▶ What to do: Answer with one number only: how many lines in the material contain "knee".

▶ Records provided:
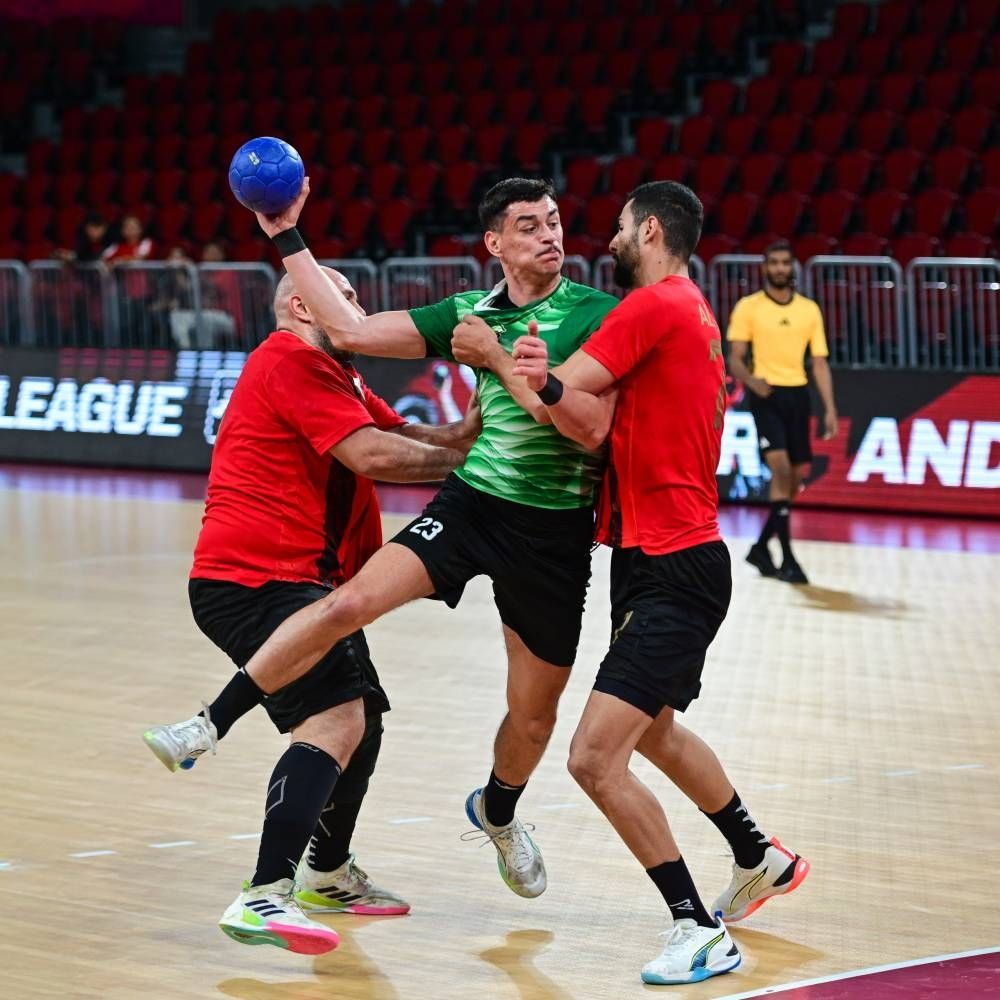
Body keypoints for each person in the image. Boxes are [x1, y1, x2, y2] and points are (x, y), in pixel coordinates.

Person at [145, 176, 619, 899]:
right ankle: (212, 732)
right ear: (494, 242)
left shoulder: (597, 314)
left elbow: (584, 429)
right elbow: (355, 346)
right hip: (465, 508)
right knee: (348, 616)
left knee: (528, 716)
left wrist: (473, 408)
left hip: (552, 533)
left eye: (554, 220)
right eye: (530, 224)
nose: (550, 234)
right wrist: (285, 234)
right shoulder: (449, 317)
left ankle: (492, 814)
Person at [509, 182, 810, 986]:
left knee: (592, 758)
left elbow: (559, 393)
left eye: (617, 227)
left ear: (648, 230)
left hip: (673, 566)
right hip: (663, 558)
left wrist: (515, 363)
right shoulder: (694, 309)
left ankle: (698, 929)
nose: (607, 238)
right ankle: (757, 855)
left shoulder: (653, 304)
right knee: (654, 732)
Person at [143, 266, 477, 953]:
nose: (358, 309)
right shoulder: (290, 360)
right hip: (257, 579)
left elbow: (411, 434)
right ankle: (264, 894)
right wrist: (488, 468)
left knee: (364, 717)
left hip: (301, 583)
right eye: (345, 297)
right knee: (335, 719)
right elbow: (375, 454)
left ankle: (326, 872)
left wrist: (475, 431)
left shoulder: (336, 372)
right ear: (302, 305)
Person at [726, 240, 838, 584]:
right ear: (765, 268)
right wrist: (751, 381)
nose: (779, 268)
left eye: (784, 263)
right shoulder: (749, 307)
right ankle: (788, 557)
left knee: (795, 475)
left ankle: (761, 547)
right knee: (781, 469)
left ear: (792, 267)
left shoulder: (809, 310)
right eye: (773, 262)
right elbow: (735, 359)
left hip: (798, 394)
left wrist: (830, 408)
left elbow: (819, 363)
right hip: (767, 395)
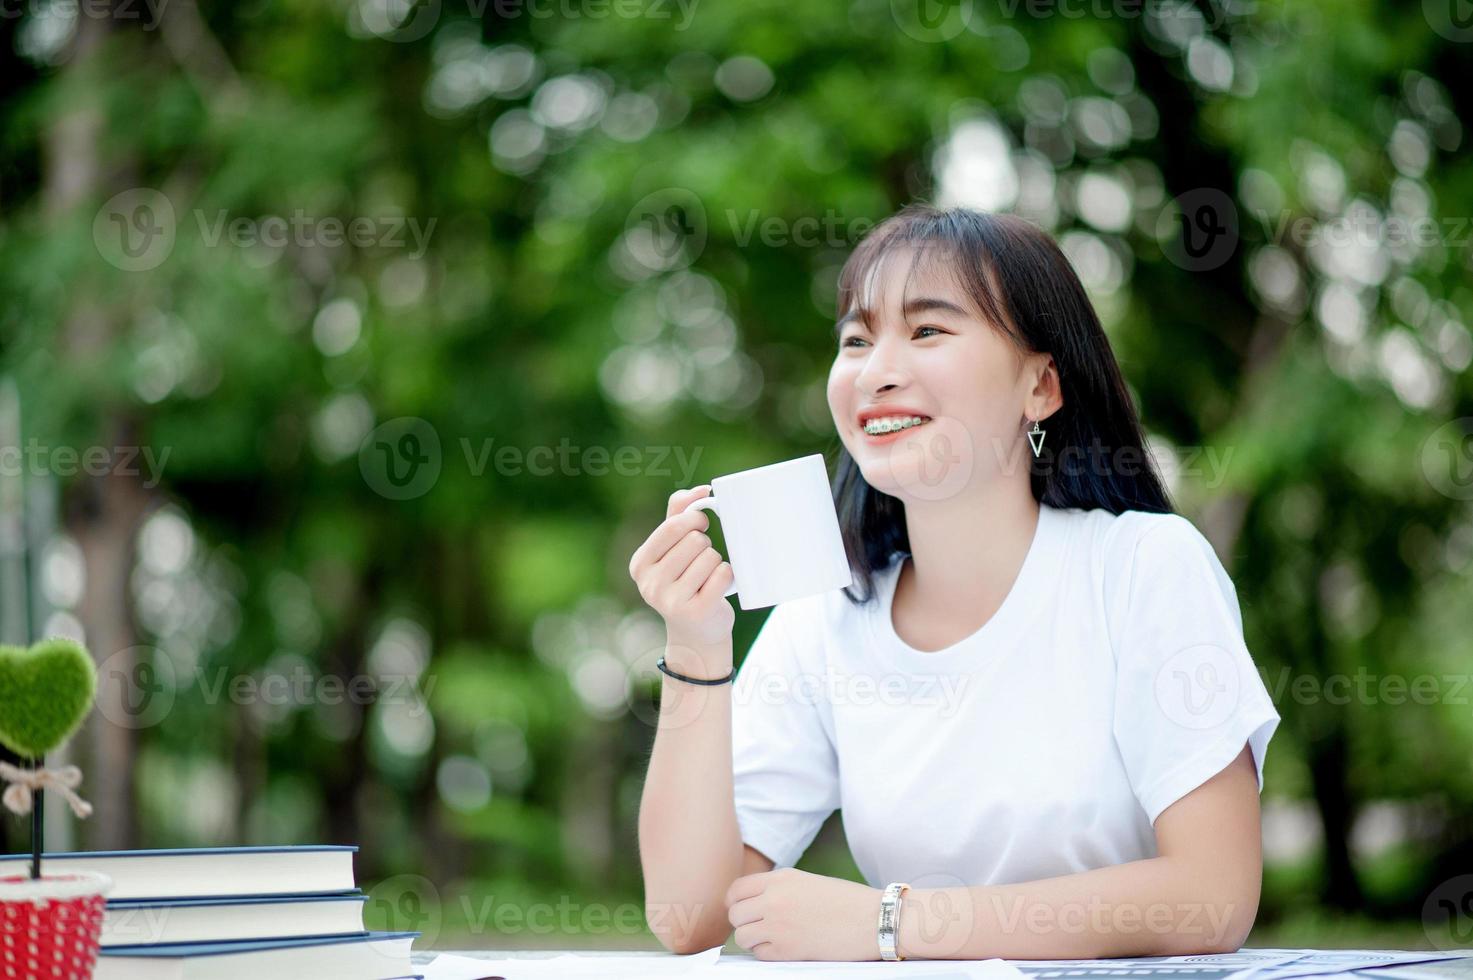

▶ Result below: 8